Task requirements => From the records below, copy out exactly the lines from the one containing "çeyreğinde yüzde 5" to the one containing "müteşebbislerimizin alın terleri", both included. Add nothing else.
-- Opening Marker --
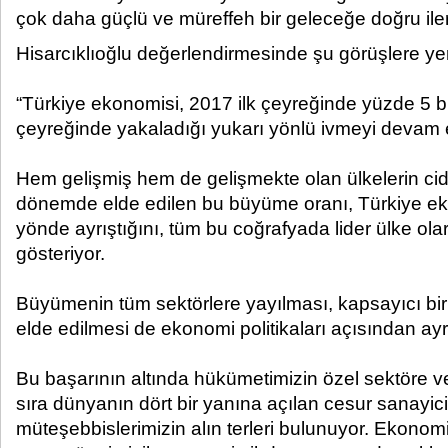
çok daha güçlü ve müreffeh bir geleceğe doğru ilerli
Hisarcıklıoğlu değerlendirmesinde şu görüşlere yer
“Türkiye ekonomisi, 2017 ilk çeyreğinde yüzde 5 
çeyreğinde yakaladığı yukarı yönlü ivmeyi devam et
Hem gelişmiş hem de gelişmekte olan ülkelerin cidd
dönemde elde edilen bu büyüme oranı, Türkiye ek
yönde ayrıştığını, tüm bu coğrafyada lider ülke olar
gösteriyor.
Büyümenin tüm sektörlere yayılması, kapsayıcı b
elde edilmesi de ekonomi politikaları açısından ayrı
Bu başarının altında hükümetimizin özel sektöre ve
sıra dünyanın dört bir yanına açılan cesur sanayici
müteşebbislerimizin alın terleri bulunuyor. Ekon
-- Closing Marker --
-- Opening Marker --
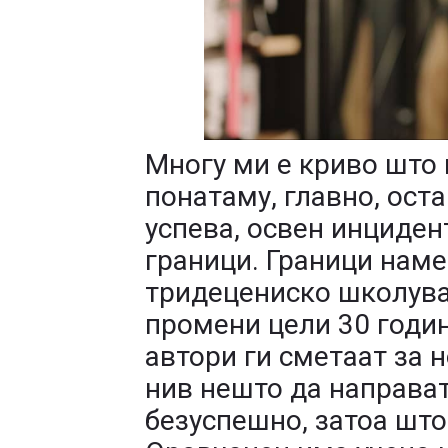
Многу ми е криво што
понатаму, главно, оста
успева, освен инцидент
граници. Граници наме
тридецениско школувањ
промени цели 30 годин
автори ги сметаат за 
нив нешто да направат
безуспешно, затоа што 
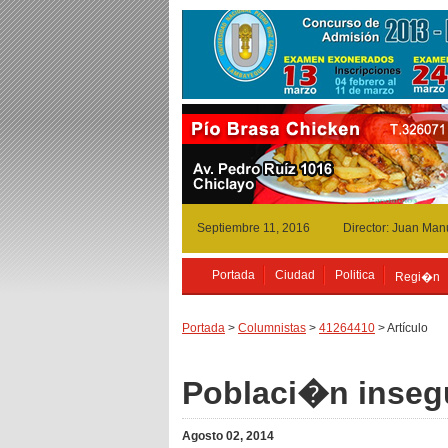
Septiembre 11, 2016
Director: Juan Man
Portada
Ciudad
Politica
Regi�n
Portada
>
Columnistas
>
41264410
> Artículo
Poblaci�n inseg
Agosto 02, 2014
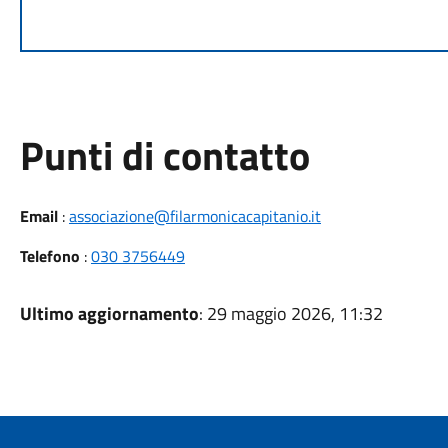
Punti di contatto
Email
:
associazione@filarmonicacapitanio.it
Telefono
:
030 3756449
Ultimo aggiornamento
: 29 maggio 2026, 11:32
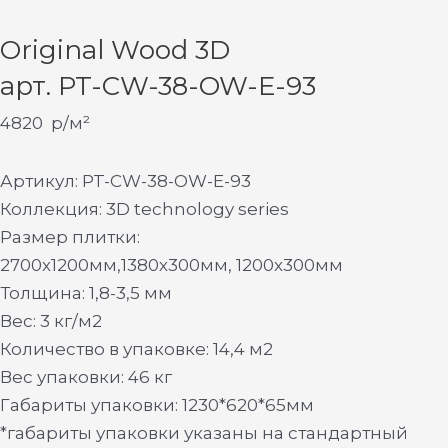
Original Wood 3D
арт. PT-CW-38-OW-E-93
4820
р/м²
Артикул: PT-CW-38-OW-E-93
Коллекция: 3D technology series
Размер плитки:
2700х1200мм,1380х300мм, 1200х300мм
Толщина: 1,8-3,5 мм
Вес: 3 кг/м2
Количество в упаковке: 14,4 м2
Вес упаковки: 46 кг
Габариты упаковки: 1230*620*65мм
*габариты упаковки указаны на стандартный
-- Closing Marker --
The completed task =>
“Türkiye ekonomisi, 2017 ilk çeyreğinde yüzde 5 
çeyreğinde yakaladığı yukarı yönlü ivmeyi devam et
Hem gelişmiş hem de gelişmekte olan ülkelerin cidd
dönemde elde edilen bu büyüme oranı, Türkiye ek
yönde ayrıştığını, tüm bu coğrafyada lider ülke olar
gösteriyor.
Büyümenin tüm sektörlere yayılması, kapsayıcı b
elde edilmesi de ekonomi politikaları açısından ayrı
Bu başarının altında hükümetimizin özel sektöre ve
sıra dünyanın dört bir yanına açılan cesur sanayici
müteşebbislerimizin alın terleri bulunuyor. Ekon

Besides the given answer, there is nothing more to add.